Combination GDMT is beneficial in improving myocardial characteristics in ACHD patients with systemic RV and LV.
在心力衰竭患者中,指南指导的心力衰竭治疗(包括血管紧张素受体阻滞剂/脑啡肽酶抑制剂[ARNi]和钠-葡萄糖共转运蛋白抑制剂[SGLT2i])逐渐显示出改善预后的益处。
评估指南指导的药物治疗(GDMT)在成人先天性心脏病(ACHD)患者中的可行性和疗效。
在一项回顾性队列研究中,评估了在β受体阻滞剂(BB)、ARNi、盐皮质激素受体拮抗剂(MRA)和 SGLT2i 联合优化后,出现纽约心脏协会(NYHA)心功能 II 级症状或射血分数(EF)<45%的 ACHD 患者接受 GDMT 的情况。
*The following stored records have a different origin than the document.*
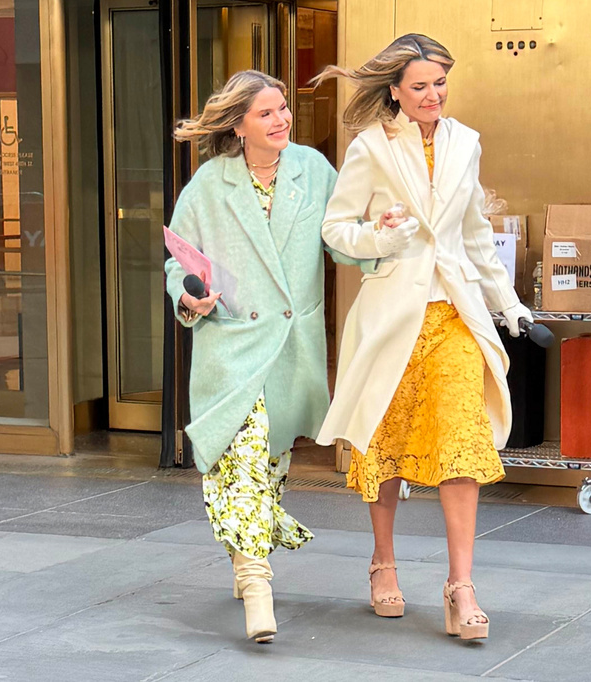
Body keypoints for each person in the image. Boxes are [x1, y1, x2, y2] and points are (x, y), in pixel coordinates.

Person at [314, 34, 533, 641]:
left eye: (439, 84)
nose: (432, 95)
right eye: (419, 86)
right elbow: (336, 231)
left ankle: (460, 587)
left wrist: (509, 305)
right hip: (391, 318)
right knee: (384, 443)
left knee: (462, 444)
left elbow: (475, 234)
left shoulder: (467, 143)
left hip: (455, 316)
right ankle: (383, 561)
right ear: (394, 91)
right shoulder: (370, 147)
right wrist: (380, 236)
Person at [164, 70, 374, 644]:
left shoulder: (314, 169)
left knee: (270, 465)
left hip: (290, 346)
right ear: (238, 125)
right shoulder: (209, 185)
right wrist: (189, 293)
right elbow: (177, 261)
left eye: (283, 108)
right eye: (266, 113)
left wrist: (379, 241)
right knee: (242, 459)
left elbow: (341, 239)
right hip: (231, 346)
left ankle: (243, 555)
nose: (281, 119)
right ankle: (258, 584)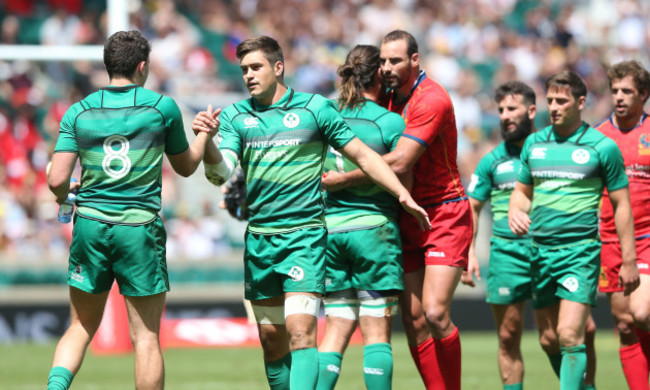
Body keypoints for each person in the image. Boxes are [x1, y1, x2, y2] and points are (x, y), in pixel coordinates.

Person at [191, 35, 430, 390]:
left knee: (302, 333)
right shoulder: (237, 116)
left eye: (256, 67)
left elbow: (364, 156)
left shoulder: (315, 108)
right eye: (244, 70)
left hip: (305, 236)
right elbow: (221, 172)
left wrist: (401, 194)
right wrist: (208, 141)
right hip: (260, 240)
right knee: (273, 339)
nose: (248, 76)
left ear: (278, 67)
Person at [46, 30, 216, 390]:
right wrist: (204, 135)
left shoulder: (79, 110)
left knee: (79, 327)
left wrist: (67, 190)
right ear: (142, 66)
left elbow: (57, 179)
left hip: (91, 225)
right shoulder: (161, 107)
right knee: (146, 338)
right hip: (139, 228)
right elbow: (186, 167)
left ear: (108, 66)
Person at [508, 70, 640, 389]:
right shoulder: (535, 144)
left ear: (580, 103)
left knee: (569, 334)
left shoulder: (601, 147)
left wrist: (629, 259)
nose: (553, 107)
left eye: (561, 101)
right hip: (539, 253)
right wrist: (515, 210)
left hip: (579, 253)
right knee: (549, 339)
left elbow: (622, 205)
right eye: (550, 100)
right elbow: (522, 192)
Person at [463, 81, 597, 389]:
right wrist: (468, 252)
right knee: (508, 336)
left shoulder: (553, 152)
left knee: (553, 337)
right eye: (500, 110)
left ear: (532, 111)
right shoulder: (491, 160)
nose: (505, 116)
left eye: (512, 108)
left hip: (548, 252)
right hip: (507, 256)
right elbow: (472, 207)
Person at [317, 44, 405, 390]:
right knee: (376, 332)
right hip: (373, 232)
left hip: (330, 233)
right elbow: (401, 182)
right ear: (380, 77)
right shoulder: (389, 121)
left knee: (336, 330)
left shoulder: (323, 112)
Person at [595, 60, 650, 389]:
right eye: (615, 90)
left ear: (643, 95)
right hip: (610, 240)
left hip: (646, 236)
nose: (619, 96)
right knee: (626, 323)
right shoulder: (597, 137)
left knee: (642, 313)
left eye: (627, 91)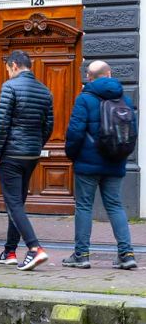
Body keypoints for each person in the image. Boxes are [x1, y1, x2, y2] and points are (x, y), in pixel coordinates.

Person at [62, 60, 138, 270]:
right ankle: (126, 254)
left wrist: (72, 155)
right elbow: (133, 131)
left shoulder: (85, 98)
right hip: (116, 161)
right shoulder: (125, 98)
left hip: (87, 163)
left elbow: (75, 132)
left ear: (89, 76)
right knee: (115, 206)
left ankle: (82, 255)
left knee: (84, 207)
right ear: (109, 73)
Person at [0, 50, 53, 271]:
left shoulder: (10, 87)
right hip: (32, 155)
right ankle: (9, 251)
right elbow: (49, 126)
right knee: (17, 202)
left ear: (14, 66)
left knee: (13, 203)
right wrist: (36, 144)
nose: (8, 73)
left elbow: (2, 123)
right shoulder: (45, 91)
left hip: (11, 154)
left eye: (8, 69)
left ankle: (35, 249)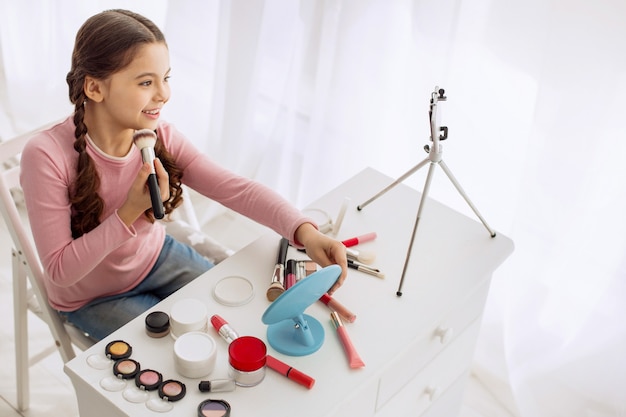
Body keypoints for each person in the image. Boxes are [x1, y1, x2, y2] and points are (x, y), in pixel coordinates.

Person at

共确定了 46 名接受 GDMT 的平均年龄为 42.6±12.1 岁的患者。28 名(61%)为男性,20 名(43%)有系统性右心室(RV),9 名(20%)有单心室生理学。在优化期间,除了 BB 和 MRA 治疗外,20 名(43%)持续接受 ARNi 治疗,42 名(91%)持续接受 SGLT2i 治疗。在 45 周的时间内,当使用 3-4 种药物而不是 1-2 种药物时,左心室(LV)射血分数(EF)(+7.5%,p=0.006)、系统性心室(SV)速度时间积分(VTI)(+1.9cm,p=0.012)和 LV 整体纵向应变(GLS)(-2.5%,p=0.005)的超声心动图参数均得到改善。与不使用任何药物相比,使用 ARNi 或 SGLT2i(+8.1%,p=0.017)或联合使用(+7.0%,p=0.043)均可增加 LVEF。
在具有系统性 RV 和 LV 的 ACHD 患者中,联合 GDMT 有益于改善心肌特征。